Two of the big banks, Westpac and ANZ, outlined ambitious cost-cutting programs in last month’s interim reports but Macquarie Securities has cast doubt on these plans, saying none of the big banks have delivered on these programs in the past and there is no reason to think they will succeed on this occasion.
Westpac’s plan is to cut operating expenses by around 40 per cent over the next three years. In 2019/20 the bank’s operating expenses were A$12.7 billion ($10.2 billion excluding notable items). Over the next three years it plans to bring its expense line down to $8 billion.
Westpac chief executive Peter King said the bank would reach its target by reducing the cost of notable items, such as litigation expenses and customer remediation, selling the non-core businesses that have been put into its specialist business division, continuing with its program of business simplification and having a smaller head office. Branch and staff numbers will fall.
ANZ said it would cut $900 million of expenses over the next two years, with the savings coming from the implementation of automation and digital banking services.

- [Input data]
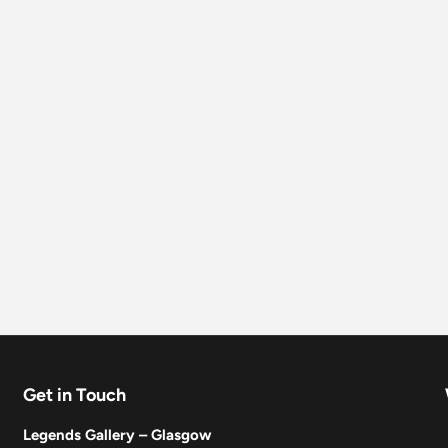
Get in Touch
Legends Gallery – Glasgow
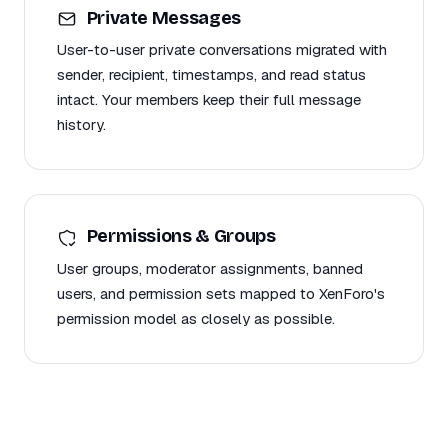
Private Messages
User-to-user private conversations migrated with
sender, recipient, timestamps, and read status
intact. Your members keep their full message
history.
Permissions & Groups
User groups, moderator assignments, banned
users, and permission sets mapped to XenForo's
permission model as closely as possible.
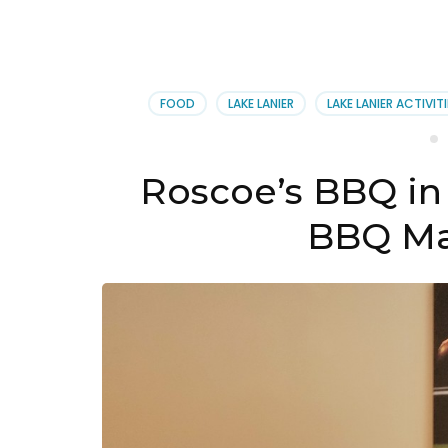
FOOD
LAKE LANIER
LAKE LANIER ACTIVITI
Roscoe’s BBQ in 
BBQ Ma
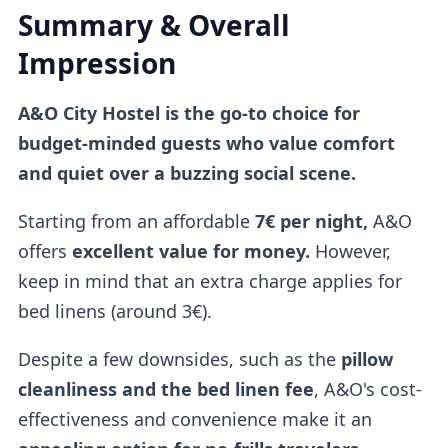
Summary & Overall
Impression
A&O City Hostel is the go-to choice for
budget-minded guests who value comfort
and quiet over a buzzing social scene.
Starting from an affordable
7€ per night,
A&O
offers
excellent value for money.
However,
keep in mind that an extra charge applies for
bed linens (around 3€).
Despite a few downsides, such as the
pillow
cleanliness and the bed linen fee
, A&O's cost-
effectiveness and convenience make it an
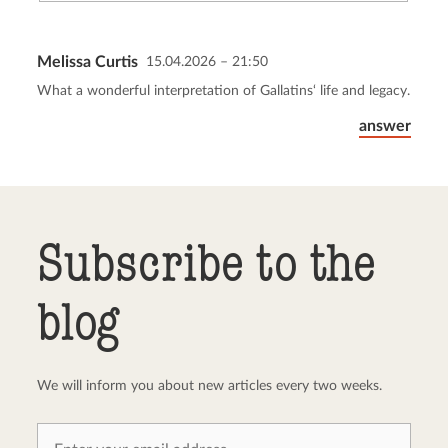
Melissa Curtis
15.04.2026 – 21:50
Send comment
abort
What a wonderful interpretation of Gallatins‘ life and legacy.
answer
Subscribe to the
blog
We will inform you about new articles every two weeks.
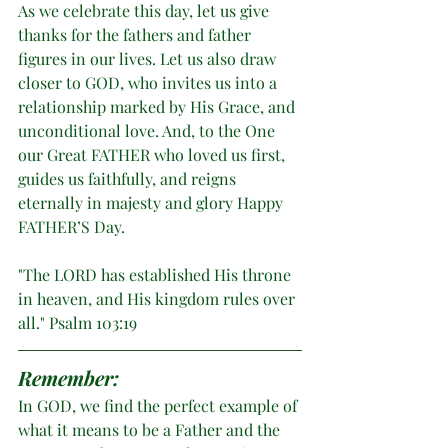
As we celebrate this day, let us give 
thanks for the fathers and father 
figures in our lives. Let us also draw 
closer to GOD, who invites us into a 
relationship marked by His Grace, and 
unconditional love. And, to the One 
our Great FATHER who loved us first, 
guides us faithfully, and reigns 
eternally in majesty and glory Happy 
FATHER’S Day. 
"The LORD has established His throne 
in heaven, and His kingdom rules over 
all." Psalm 103:19
Remember:
In GOD, we find the perfect example of 
what it means to be a Father and the 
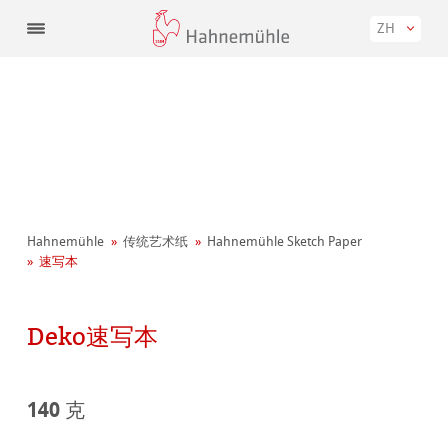
ZH
Hahnemühle
传统艺术纸
Hahnemühle Sketch Paper
速写本
Deko速写本
140 克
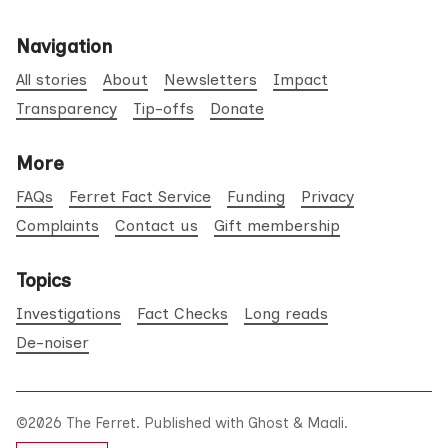
Navigation
All stories
About
Newsletters
Impact
Transparency
Tip-offs
Donate
More
FAQs
Ferret Fact Service
Funding
Privacy
Complaints
Contact us
Gift membership
Topics
Investigations
Fact Checks
Long reads
De-noiser
©2026
The Ferret
.
Published with
Ghost
&
Maali
.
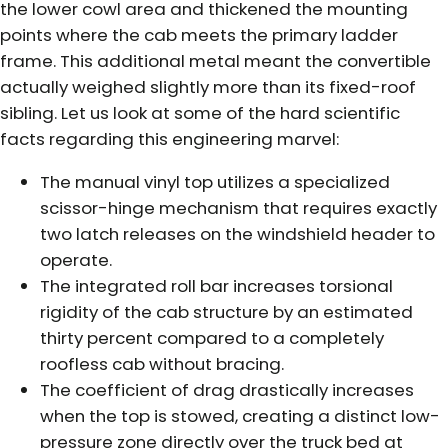
the lower cowl area and thickened the mounting
points where the cab meets the primary ladder
frame. This additional metal meant the convertible
actually weighed slightly more than its fixed-roof
sibling. Let us look at some of the hard scientific
facts regarding this engineering marvel:
The manual vinyl top utilizes a specialized
scissor-hinge mechanism that requires exactly
two latch releases on the windshield header to
operate.
The integrated roll bar increases torsional
rigidity of the cab structure by an estimated
thirty percent compared to a completely
roofless cab without bracing.
The coefficient of drag drastically increases
when the top is stowed, creating a distinct low-
pressure zone directly over the truck bed at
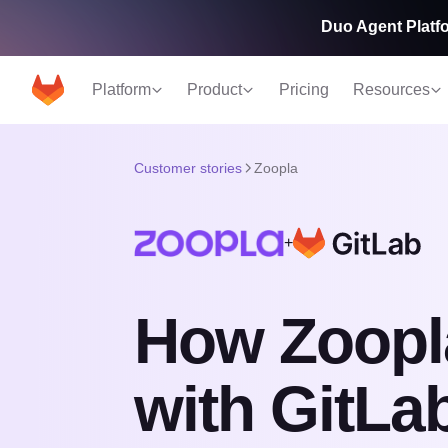
Duo Agent Platfo
Platform
Product
Pricing
Resources
Customer stories
Zoopla
+
How Zoopla
with GitLa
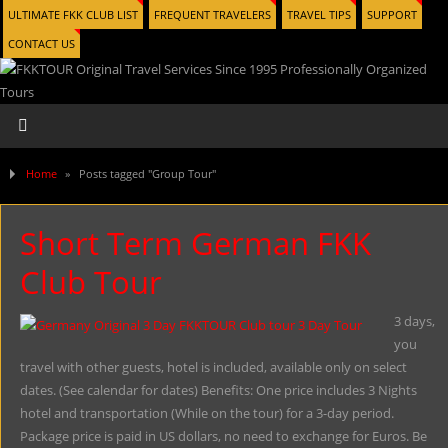
ULTIMATE FKK CLUB LIST
FREQUENT TRAVELERS
TRAVEL TIPS
SUPPORT
CONTACT US
Home
»
Posts tagged "Group Tour"
Short Term German FKK
Club Tour
3 days,
you
travel with other guests, hotel is included, available only on select
dates. (See calendar for dates) Benefits: One price includes 3 Nights
hotel and transportation (While on the tour) for a 3-day period.
Package price is paid in US dollars, no need to exchange for Euros. Be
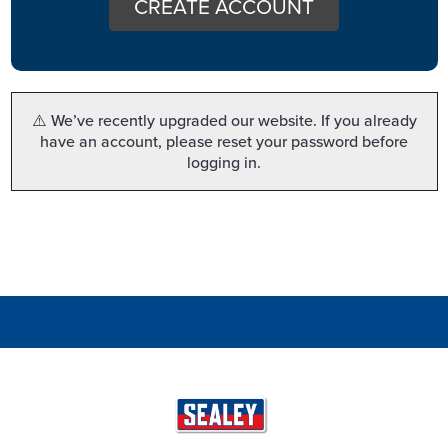
CREATE ACCOUNT
⚠️ We’ve recently upgraded our website. If you already
have an account, please reset your password before
logging in.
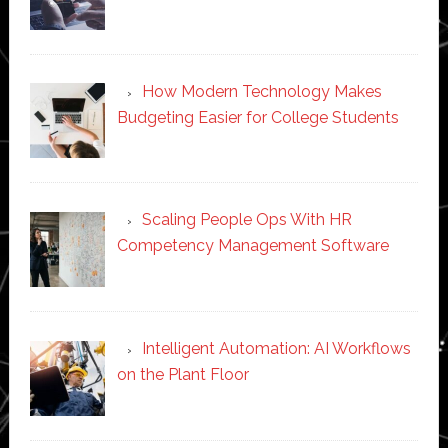
How Modern Technology Makes
Budgeting Easier for College Students
Scaling People Ops With HR
Competency Management Software
Intelligent Automation: AI Workflows
on the Plant Floor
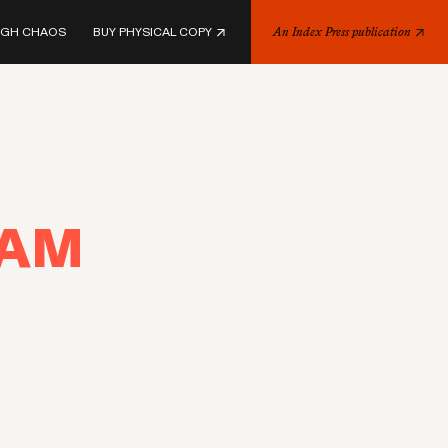
UGH CHAOS
BUY PHYSICAL COPY
An Index Press publication
EAM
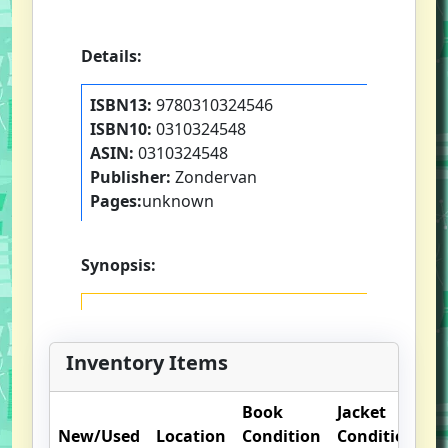
Details:
ISBN13:
9780310324546
ISBN10:
0310324548
ASIN:
0310324548
Publisher:
Zondervan
Pages:
unknown
Synopsis:
Inventory Items
Book
Jacket
O
New/Used
Location
Condition
Condition
N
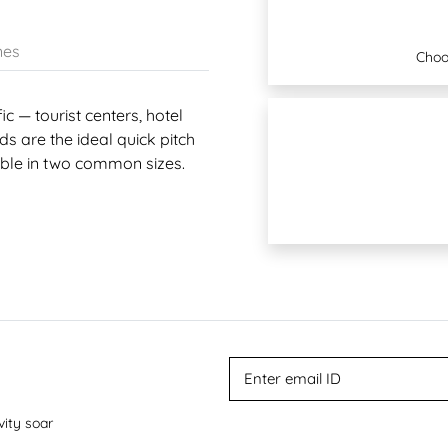
nes
Choo
c — tourist centers, hotel
s are the ideal quick pitch
lable in two common sizes.
vity soar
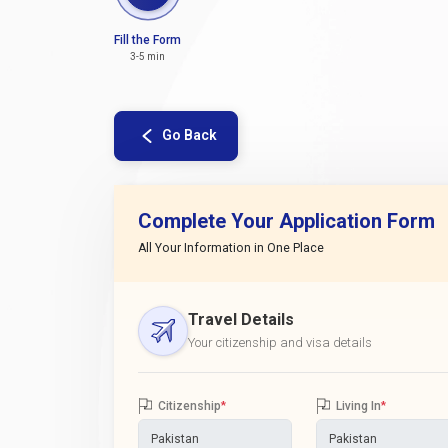
Fill the Form
3-5 min
Go Back
Complete Your Application Form
All Your Information in One Place
Travel Details
Your citizenship and visa details
Citizenship
*
Living In
*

- [Actions to take]
**A.** In the article on the banks' cost-cutting plans, why does Macquarie Securities doubt that Westpac and ANZ will reach their targets? Answer in one to three sentences.
**B.** Continue the article on the banks' cost-cutting plans from the point where it ends.

- [Responses per task]
**A.** Macquarie Securities says none of the big banks have delivered on such cost-cutting programs in the past. It sees no reason to think they will succeed this time.

**B.**
In a report headed “Promises, Promises”, Macquarie said it expects the majority of benefits to be competed away.
“Over the past five years investors have seen every major bank announce a major cost-out program with an ambitious target, which has largely failed to materialise,” the report said.
“Over the last five years banks claimed that they achieved significant productivity savings (ANZ has not historically disclosed its productivity benefits). However, inflation, investment in compliance and higher investment spend fully offset these benefits and banks’ ongoing expenses (excluding productivity benefits) grew by around 3 to 6 per cent, which has materially exceeded inflation.”
Macquarie has calculated that over the three years to the end of the 2019/20 financial year, Westpac’s expense base increased by 14 per cent, CBA’s by 10 per cent, NAB’s by 10 per cent and ANZ’s by just 2 per cent.
In recent years banks’ expenses have been impacted by a significant increase in compliance-related spend, a higher level of amortisation and expensing of projects, as well as remediation activity and fines.
“While we anticipate the level of remediation activity to normalise, we expect compliance related spend to remain elevated,” the report said.
Macquarie said it has more confidence in Commonwealth Bank and ANZ achieving productivity benefits ahead of NAB and Westpac.
“ANZ’s high pre-FY16 expense growth had been a significant driver in its ability to contain expenses better than peers in subsequent years. However, we believe it will be more challenging for ANZ to materially outperform peers on costs without damaging the franchise in the future.
“We expect NAB to continue investing and improving systems and believe management’s expectations of declining investment spend are unrealistic.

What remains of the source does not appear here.